Wenn Ihr Mitarbeiter sucht – verschickt Lutscher und Nagellack!
Als Personaler und vor allem in der Blogger-Szene kommt man an dem Thema Recruiting nicht vorbei. Gefühlte 80% der Blogs beschäftigen sich mit dem Thema und einige davon lese ich auch sehr gerne und regelmäßig. Noch mehr steht das Thema natürlich bei mir im Fokus, seit wir die SiiWii gegründet haben, mit der wir den Recruiting-Markt künftig verändern wollen.
Ein wichtiger Bestandteil im derzeitigen Recruiting-Prozess ist das Personalmarketing und die Ausprägungen, die dieses Thema hervorbringt, sind meistens erheiternd, manchmal aber auch erschreckend. Mittlerweile scheint das Marketing für Bewerber wichtiger geworden zu sein als das Marketing für das Unternehmen oder seine Produkte und Dienstleistungen. Es gibt mittlerweile eine Heerschar an Agenturen nur für das Thema Personalmarketing und natürlich unzählige Studien und Berichte, die belegen, dass ohne ein gezieltes Personalmarketing kein einziger Mitarbeiter mehr zu finden ist. Die Budgets in den Unternehmen werden immer höher und die Agenturen freuen sich. Ganz am Rande verstehe ich nicht so ganz, wie es unterschiedliche Strategien für das Produktmarketing und das Personalmarketing geben kann – spiegelt das Personal nicht die Produkte und umgekehrt wider? Ich kann doch nicht das Produkt als „erzkonservativ“ verkaufen und das Unternehmen bzw. seine Mitarbeiter als „hipp“ – oder eine seriöse, alteingesessene Unternehmensberatung als Youngster-Bude.
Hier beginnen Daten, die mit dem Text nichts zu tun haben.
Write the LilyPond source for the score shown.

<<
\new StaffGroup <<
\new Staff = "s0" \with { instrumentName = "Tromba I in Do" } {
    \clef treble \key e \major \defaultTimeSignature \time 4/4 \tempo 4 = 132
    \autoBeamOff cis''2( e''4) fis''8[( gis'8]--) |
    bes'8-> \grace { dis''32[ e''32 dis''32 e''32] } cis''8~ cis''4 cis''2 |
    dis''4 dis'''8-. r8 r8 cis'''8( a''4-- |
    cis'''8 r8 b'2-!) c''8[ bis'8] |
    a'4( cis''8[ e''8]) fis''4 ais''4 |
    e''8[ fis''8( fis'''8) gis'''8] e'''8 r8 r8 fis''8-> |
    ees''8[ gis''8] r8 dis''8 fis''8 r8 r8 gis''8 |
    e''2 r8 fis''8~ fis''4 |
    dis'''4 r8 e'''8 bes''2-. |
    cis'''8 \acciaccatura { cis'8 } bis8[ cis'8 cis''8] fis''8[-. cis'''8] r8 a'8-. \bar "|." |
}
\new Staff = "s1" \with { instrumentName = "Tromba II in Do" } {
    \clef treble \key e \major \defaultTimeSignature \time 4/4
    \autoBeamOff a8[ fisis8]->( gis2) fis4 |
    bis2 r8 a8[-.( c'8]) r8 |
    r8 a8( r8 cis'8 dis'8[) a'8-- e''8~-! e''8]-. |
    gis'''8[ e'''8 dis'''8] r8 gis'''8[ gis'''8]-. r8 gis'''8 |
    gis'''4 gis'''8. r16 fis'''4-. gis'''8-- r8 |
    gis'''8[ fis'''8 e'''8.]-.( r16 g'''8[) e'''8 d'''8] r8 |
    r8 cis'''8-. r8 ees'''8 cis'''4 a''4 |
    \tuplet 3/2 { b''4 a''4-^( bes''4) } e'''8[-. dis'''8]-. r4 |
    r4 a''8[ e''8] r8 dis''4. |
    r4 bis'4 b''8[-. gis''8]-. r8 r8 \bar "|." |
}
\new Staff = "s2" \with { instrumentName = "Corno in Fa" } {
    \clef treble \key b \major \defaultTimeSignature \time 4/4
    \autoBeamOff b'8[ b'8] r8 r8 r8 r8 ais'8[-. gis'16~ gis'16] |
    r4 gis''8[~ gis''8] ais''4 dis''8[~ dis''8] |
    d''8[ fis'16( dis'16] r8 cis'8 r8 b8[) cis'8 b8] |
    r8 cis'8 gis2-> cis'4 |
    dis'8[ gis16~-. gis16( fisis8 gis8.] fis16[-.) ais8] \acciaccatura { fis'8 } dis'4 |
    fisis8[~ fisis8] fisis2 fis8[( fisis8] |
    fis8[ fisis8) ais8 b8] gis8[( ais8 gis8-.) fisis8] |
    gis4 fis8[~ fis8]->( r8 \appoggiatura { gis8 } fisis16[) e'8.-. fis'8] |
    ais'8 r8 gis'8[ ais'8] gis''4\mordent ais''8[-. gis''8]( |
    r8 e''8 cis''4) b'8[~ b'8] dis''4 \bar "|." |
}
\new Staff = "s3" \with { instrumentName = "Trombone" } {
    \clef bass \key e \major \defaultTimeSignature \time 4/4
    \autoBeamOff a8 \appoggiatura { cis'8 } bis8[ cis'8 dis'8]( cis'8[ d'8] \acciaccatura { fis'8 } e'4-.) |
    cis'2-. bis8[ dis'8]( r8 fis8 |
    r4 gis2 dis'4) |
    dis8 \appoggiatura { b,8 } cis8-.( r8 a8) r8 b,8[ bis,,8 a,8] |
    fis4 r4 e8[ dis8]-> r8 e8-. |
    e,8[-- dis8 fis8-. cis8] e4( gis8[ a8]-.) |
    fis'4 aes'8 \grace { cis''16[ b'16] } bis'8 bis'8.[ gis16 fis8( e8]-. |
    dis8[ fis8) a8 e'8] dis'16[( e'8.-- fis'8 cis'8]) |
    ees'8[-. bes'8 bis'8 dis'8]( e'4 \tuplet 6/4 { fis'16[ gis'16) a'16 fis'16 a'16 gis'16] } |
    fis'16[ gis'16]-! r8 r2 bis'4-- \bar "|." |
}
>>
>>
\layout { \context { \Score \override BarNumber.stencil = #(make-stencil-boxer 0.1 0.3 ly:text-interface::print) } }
Letzte Woche wurde ich nun mit dem Thema Personalmarketing direkt konfrontiert und wenn das der Weg ist, Mitarbeiter für ein Unternehmen zu gewinnen – naja.
Ich bekomme überraschend von der Post ein Päckchen, ungefähr so groß wie ein Schuhkarton. Da ich nichts bestellt hatte, war ich neugierig, was enthalten war. Also schnell geöffnet (der Absender war ein großes Consulting-Unternehmen) und darin fand ich einige „spannende“ Artikel oder neudeutsch „Goodies“.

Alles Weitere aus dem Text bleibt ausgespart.